Мне тяжело, — о, как тяжело писать то, что я буду писать, — но я напишу все. Я казню себя тем, что пишу. Я не щажу никогда никого, потому что озлоблен против себя тем, что во мне есть такая гнусность; тем более не пощажу своей гнусности, этого источника моего ожесточения.
Пусть, когда рассеются мои глупые сомнения, когда мне придет охота отказаться от них, у меня на бумаге [останется] неизменное доказательство того, как я был глуп со своими опасениями, и тогда я буду всегда иметь право сказать себе, если бы начались снова подобные опасения: Посмотри, как был ты глуп — ты и теперь будешь так же глуп, если не подавишь своих глупых сомнений.
Сомнения были во мне — не против нее — нет; в отношении к ней у меня не было сомнений, не было подозрений, оттого что она слишком благородна и пряма, чтобы у нее могли быть от меня тайны, когда она увидела, что со мной не нужно иметь тайн. Нет, не против нее, а сомнения относительно моих житейских, служебных, литературных, политических отношений. Сомнения против нее — они и теперь нелепы; я и теперь не обращаю внимания на них, а после, если я буду так счастлив, что блаженство жить для нее будет моим уделом, — после у нас не будет никаких недоразумений; я буду знать о ее жизни, о ее чувствах ко мне и к другим, о всех ее отношениях все, что заслуживает быть известным, все, что имеет хоть малейшую важность для меня или для нее.

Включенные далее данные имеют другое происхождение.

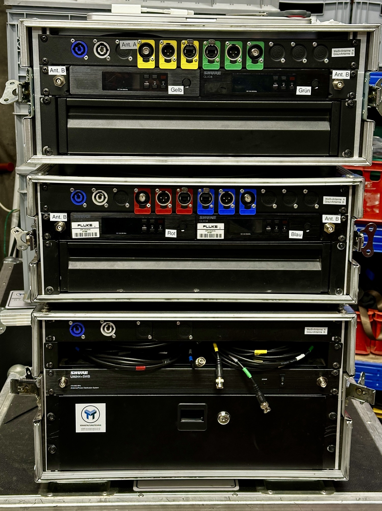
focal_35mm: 48
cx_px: 191
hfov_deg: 30.2
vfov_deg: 39.7
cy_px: 256
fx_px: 707
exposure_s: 1/50
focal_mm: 6.86
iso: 250
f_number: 1.78
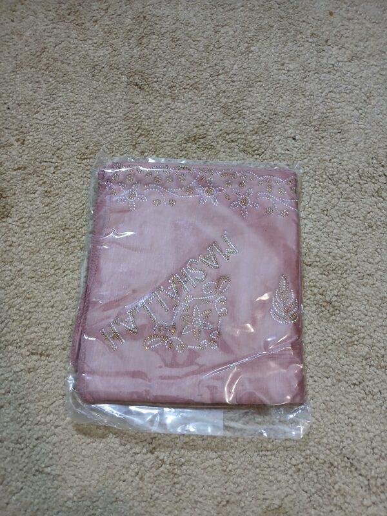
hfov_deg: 53.1
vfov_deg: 67.3
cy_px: 258
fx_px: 388
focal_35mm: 26
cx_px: 194
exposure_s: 1/24
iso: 320
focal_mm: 3.98
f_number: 1.8
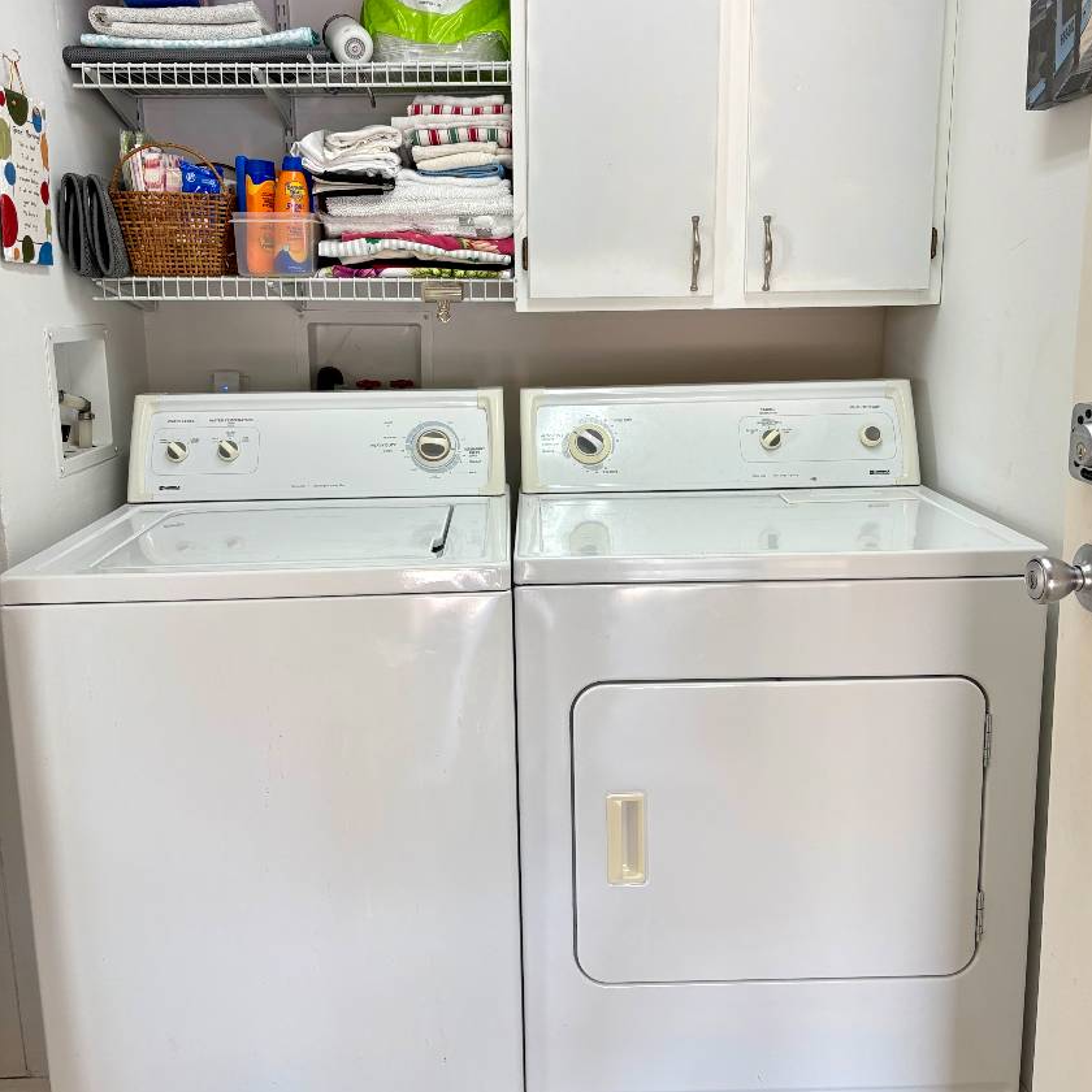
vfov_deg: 52.4
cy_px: 486
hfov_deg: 52.5
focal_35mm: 31
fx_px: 1106
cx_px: 551
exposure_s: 1/120
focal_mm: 5.96
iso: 100
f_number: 1.6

Опять какой горячий язык, — а ведь я пишу совершенно спокойно! Я пишу так же спокойно, как говорю: «Солнце освещает землю» — что ж делать, что о солнце нельзя не употреблять сильных выражений, как бы спокойно ни говорил о нем; что же делать, что о ней нельзя не писать величественных, торжественных мыслей, как бы холодно ни писал. Она сама виновата в том, что самые спокойные, холодные размышления о ней, излагаясь как нельзя проще и спокойнее, все-таки имеют какой-то возвышенный характер. О возвышенном самые холодные мысли возвышенны.
Играет ли она мною? И я думаю это! Нет, я не думаю это, а в моей малодушной гнусной фантазии есть гнусные эти мысли, и я их выдаю на позор.
Может быть, — клевещет на нее мое необузданное малодушие, — она просто видит в тебе простяка, который без памяти влюблен в нее и с которым она может делать, что ей угодно — ведь это дар божий! Ей хочется выйти замуж. Она имеет надежды, что, может быть, посватает ее кто-нибудь, кто кажется ей лучше тебя, напр. Палимпсестов. Но как девушка весьма умная, видит, что это не легко; может быть это будет, может быть это и не будет. А ей хочется выйти замуж поскорее. Ну, вот она и взяла тебя про запас — будет приискивать себе женихов, увидит, что нет возможности выйти ни за кого, кроме тебя, — «ну, нечего делать, пойду за этого глупенького простячка», — ведь ей весьма несносно жить в доме — «он все-таки избавит меня от матери, а там, когда выйду за него, посмотрим, что будет».
Низко, брат, низко, стыдись этих мыслей.
Иду пить чай. Буду продолжать по возвращении.
Продолжаю 6 марта, пятница, 9 часов утра.
«Плохо, если не найду никого; нечего делать, тогда пойду за этого простячка. Он мне вовсе не нравится. Что ж такого? Можно будет жить и с ним, потому что он будет моим лакеем. Я буду им управлять. Он мне не будет мешать ни в чем, я с тем и пойду, и так буду держать его, чтобы он не смел ревновать и, одним словом, все-таки жить с послушным мужем лучше, чем жить с нетерпящею меня матерью». (Это я хватил уже чересчур — я излагаю в этих строках свои сомнения яснее и резче, чем они представляются мне.)